*Task objective*.
Output, word for word, the part of the interview about The Deviants below between "I never see" and "suggestions welcome though!", inclusive.
Text passage START
What was the hardest scene to write?
The ending. That was very tough to write. It’s the first time I’ve ever killed off a character I really liked and it hurt. I hope readers take some positives from it and understand why it ends the way it does though
Did you know how the book was going to end before you started writing The Deviants?
I had no idea actually. The body on the beach prologue has always been a constant but who it was has changed with every draft (and there are thousands of drafts!) Then one day I was watching a programme about one of Shakespeare’s plays (can’t tell you which one cos spoilers) and it came to me in a blinding flash. The same thing happened with my Monster. I had no idea who the ‘monster’ of the story actually was until I’d written the penultimate draft. Then I had to go back and seed it all in. Very annoying but ultimately, I think it’s a better book because of this.
Do you see yourself in any of the characters in The Deviants or have you used any of your own experiences in the story?
I guess there are pockets of adventure that I had with my friends when I was younger which I’ve used in the book but nothing solid. I know what it’s like to be molested by someone and feel too ashamed to talk about it and I know what it’s like to hold onto bad news and let it eat you because you don’t want to make a sick person sicker (in the case of Ella and her dad). I’ve used my home towns, Weston super Mare and Burnham on Sea as prototypes for Brynstan on Sea in the book. There is a hill which I climb all the time with my dog and I used that for Brynstan Hill. Ella definitely has my anger but although I know where it comes from in her, I don’t know how to explain mine!
If you could cast your characters from The Deviants in a big Hollywood film adaptation who would you choose?
I never see my books as Hollywood movies really (except Pretty Bad Things cos it’s set in the USA). They’re all set in Britain so I see them as British independent movies with all-Brit casts. Ashton is too old to play Max of course, but I think Tilly Keeper who plays Louise Mitchell in EastEnders has an Ella look about her, and Charlie Wernham was in my head in the later stages of drafting Zane’s character so maybe them. All suggestions welcome though!
What would you like your reader to take away from reading The Deviants?
If just one person reads The Deviants and feels able to speak up about their own experiences, or if they can help someone else talk about theirs or inform on a culprit, then the last 15 years of rewrites will have been completely and utterly worth it.
Text passage END
Source material START
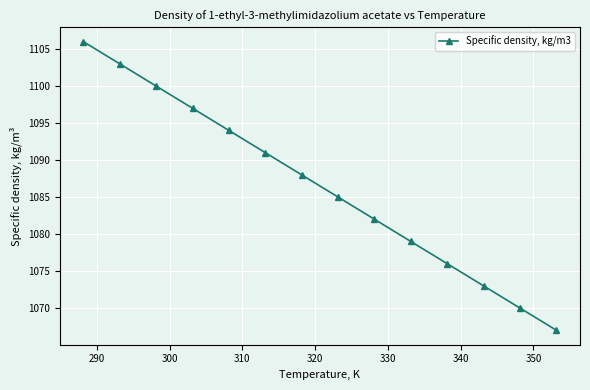

What is the value of the 2nd point from the left?

1103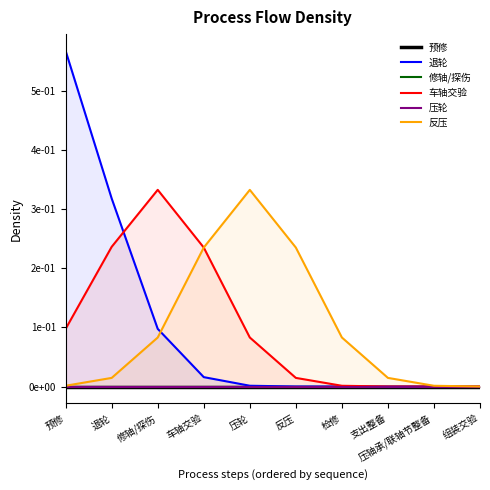

What is the total value across all series at 退轮?

0.6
Source material END
*Answer to the problem*.
I never see my books as Hollywood movies really (except Pretty Bad Things cos it’s set in the USA). They’re all set in Britain so I see them as British independent movies with all-Brit casts. Ashton is too old to play Max of course, but I think Tilly Keeper who plays Louise Mitchell in EastEnders has an Ella look about her, and Charlie Wernham was in my head in the later stages of drafting Zane’s character so maybe them. All suggestions welcome though!